Baton looked at a number of solutions to the settlement problem. Blockchain was dismissed due to its requirements for a critical mass of participants, and the need to convert funds into digital or cryptocurrencies. But Baton did embrace the principle.

“Currencies and securities are already digital. There are very few actual physical securities anywhere,” says Jayaram. “The problem has not been the digitisation of assets, instead it’s been moving these digital assets across different ledgers because of a lack of visibility. Our way to solve this problem was by directly interfacing with the ledgers of the bank and synchronising these asset movements. That is the heart of what Baton does.”

Building that translation layer between existing ledgers enables real assets to be moved in (almost) real time and circumvents interoperability issues. Both sides of the trade are debited into an escrow account, enabling Baton to get a real-time view of asset movements. From that account, the cash or securities are routed on to their final destination.

“Once [the trade] is confirmed, we legally change the ownership of the assets and then credit both parties. We truly do payment-versus-payment or delivery-versus-payment. And this entire process happens in under three minutes,” Jayaram says.

The potential application of the service extends beyond payments, into clearing and collateral, where Baton is already working with CME, Eurex and LCH. The firm claims to be in discussions with an additional seven clearing houses across Asia, Europe and the US. Here, directly interfacing with participants’ existing ledgers enables the tech outfit to go beyond synchronised payments and into the optimal use of liquidity.

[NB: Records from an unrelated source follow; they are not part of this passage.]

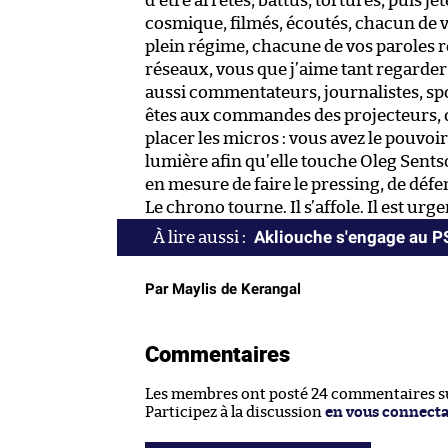
d’être arrêtés, battus, torturés, puis je
cosmique, filmés, écoutés, chacun de vo
plein régime, chacune de vos paroles re
réseaux, vous que j’aime tant regarder jo
aussi commentateurs, journalistes, sp
êtes aux commandes des projecteurs, qu
placer les micros : vous avez le pouvoir
lumière afin qu’elle touche Oleg Sents
en mesure de faire le pressing, de défe
Le chrono tourne. Il s’affole. Il est urg
Akliouche s'engage au 
Par Maylis de Kerangal
Commentaires
Les membres ont posté 24 commentaires sur
Participez à la discussion
en vous connect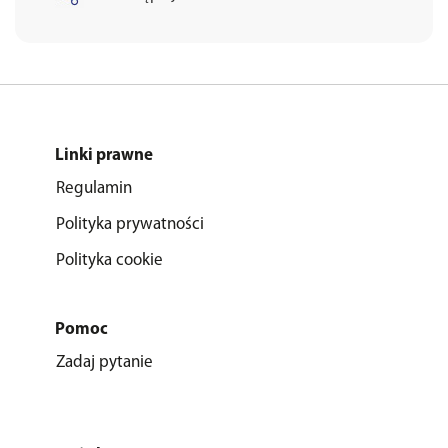
Linki prawne
Regulamin
Polityka prywatności
Polityka cookie
Pomoc
Zadaj pytanie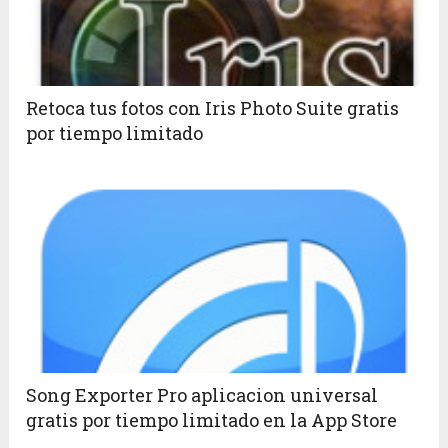
Retoca tus fotos con Iris Photo Suite gratis
por tiempo limitado
Song Exporter Pro aplicacion universal
gratis por tiempo limitado en la App Store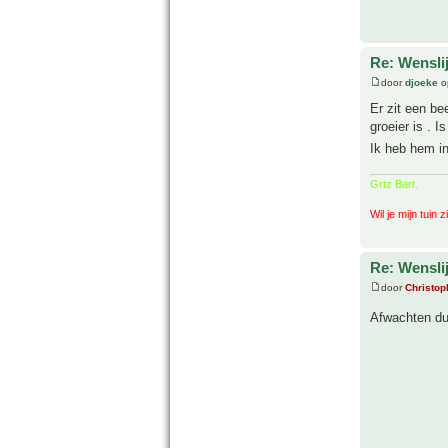
Re: Wenslij
door
djoeke
o
Er zit een be
groeier is . 
Ik heb hem i
Grtz Bart.
Wil je mijn tuin 
Re: Wenslij
door
Christop
Afwachten dus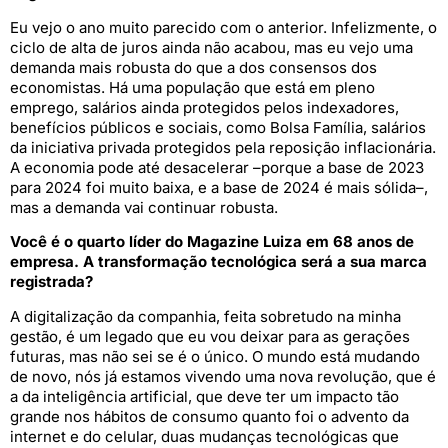
Eu vejo o ano muito parecido com o anterior. Infelizmente, o
ciclo de alta de juros ainda não acabou, mas eu vejo uma
demanda mais robusta do que a dos consensos dos
economistas. Há uma população que está em pleno
emprego, salários ainda protegidos pelos indexadores,
benefícios públicos e sociais, como Bolsa Família, salários
da iniciativa privada protegidos pela reposição inflacionária.
A economia pode até desacelerar –porque a base de 2023
para 2024 foi muito baixa, e a base de 2024 é mais sólida–,
mas a demanda vai continuar robusta.
Você é o quarto líder do Magazine Luiza em 68 anos de
empresa. A transformação tecnológica será a sua marca
registrada?
A digitalização da companhia, feita sobretudo na minha
gestão, é um legado que eu vou deixar para as gerações
futuras, mas não sei se é o único. O mundo está mudando
de novo, nós já estamos vivendo uma nova revolução, que é
a da inteligência artificial, que deve ter um impacto tão
grande nos hábitos de consumo quanto foi o advento da
internet e do celular, duas mudanças tecnológicas que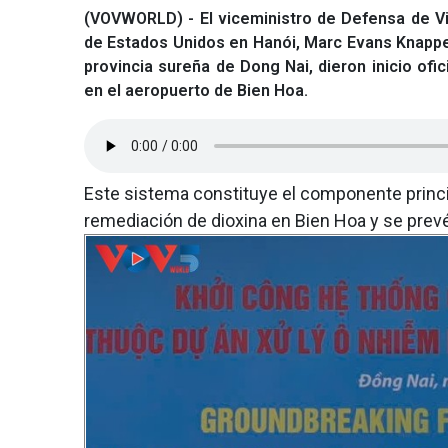
(VOVWORLD) - El viceministro de Defensa de V
de Estados Unidos en Hanói, Marc Evans Knapper
provincia sureña de Dong Nai, dieron inicio ofi
en el aeropuerto de Bien Hoa.
Este sistema constituye el componente princi
remediación de dioxina en Bien Hoa y se prev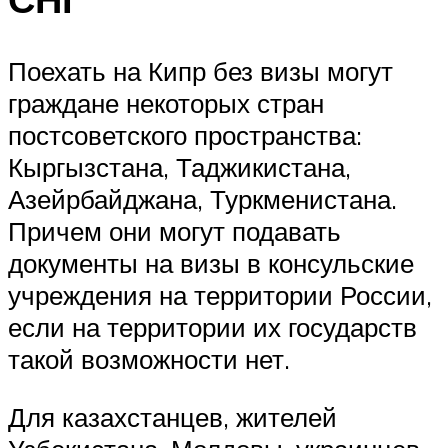
Поехать на Кипр без визы могут
граждане некоторых стран
постсоветского пространства:
Кыргызстана, Таджикистана,
Азейрбайджана, Туркменистана.
Причем они могут подавать
документы на визы в консульские
учреждения на территории России,
если на территории их государств
такой возможности нет.
Для казахстанцев, жителей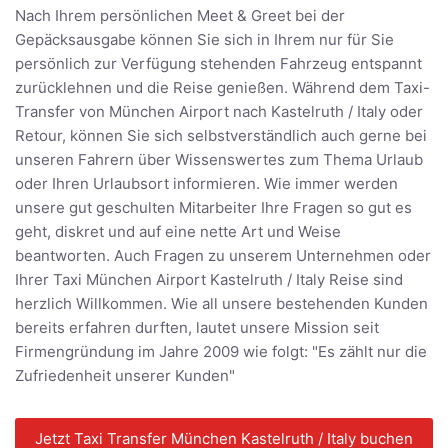
Nach Ihrem persönlichen Meet & Greet bei der
Gepäcksausgabe können Sie sich in Ihrem nur für Sie
persönlich zur Verfügung stehenden Fahrzeug entspannt
zurücklehnen und die Reise genießen. Während dem Taxi-
Transfer von München Airport nach Kastelruth / Italy oder
Retour, können Sie sich selbstverständlich auch gerne bei
unseren Fahrern über Wissenswertes zum Thema Urlaub
oder Ihren Urlaubsort informieren. Wie immer werden
unsere gut geschulten Mitarbeiter Ihre Fragen so gut es
geht, diskret und auf eine nette Art und Weise
beantworten. Auch Fragen zu unserem Unternehmen oder
Ihrer Taxi München Airport Kastelruth / Italy Reise sind
herzlich Willkommen. Wie all unsere bestehenden Kunden
bereits erfahren durften, lautet unsere Mission seit
Firmengründung im Jahre 2009 wie folgt: "Es zählt nur die
Zufriedenheit unserer Kunden"
Jetzt Taxi Transfer München Kastelruth / Italy buchen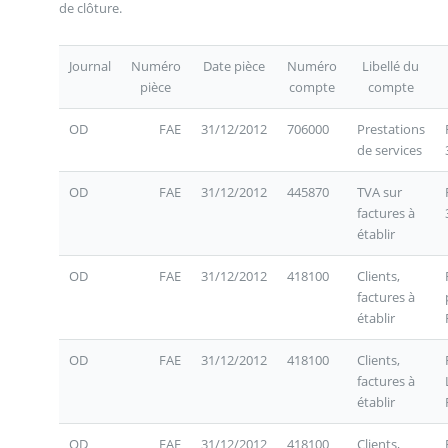
de clôture.
Journal
Numéro
Date pièce
Numéro
Libellé du
pièce
compte
compte
OD
FAE
31/12/2012
706000
Prestations
de services
OD
FAE
31/12/2012
445870
TVA sur
factures à
établir
OD
FAE
31/12/2012
418100
Clients,
factures à
établir
OD
FAE
31/12/2012
418100
Clients,
factures à
établir
OD
FAE
31/12/2012
418100
Clients,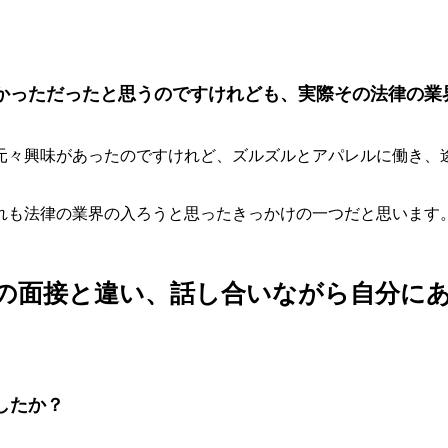
かっただったと思うのですけれども、実際その法律の業
元々興味があったのですけれど、ズルズルとアパレルに働き、
れも法律の業界の入ろうと思ったきっかけの一つだと思います
の面接と違い、話し合いながら自分に
したか？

For example, the firm could aggregate data across multiple central counterparties in real time, giving clients a single interface to manage their postings. Applying pre-agreed rules, Baton can then facilitate the pledge, recall and substitution of collateral across those CCPs – in theory ensuring the collateral is used efficiently, rather than operating with trapped pools of excess assets at each clearing house.

Wider network

In November, Baton announced it had built exactly this capability for JP Morgan. Looking ahead, the big question is whether the service could create a network of connected CCPs and member firms, potentially unlocking far greater collateral optimisation benefits.

Jayaram is confident Baton will have signed arrangements with a total of 10 CCPs globally in the near future, and a source from one clearing house backs the technology.

“From both a clearing house and member perspective, what I’ve seen with Baton’s technology is a low-impact way of integrating into the transaction chain, and providing immediate efficiencies for the institutions without being disruptive or requiring re-engineering of their systems,” the source says.

And according to Traiana’s Feldman, while Baton’s technology is cutting edge, it’s the firm’s ease of use that sets it apart. But if the system is straightforward, what stops a competitor offering something similar? Jayaram says solving technological issues was just one part of a puzzle that took about 100 person-years to complete.

“In addition to the technology development, there was a lot of legal work to deal with the issue of achieving settlement finality which complies with electronic fund transfer regulations in the respective jurisdictions. That is what makes it extremely complex. Nobody else has cracked settlement using commercial bank money,” he says.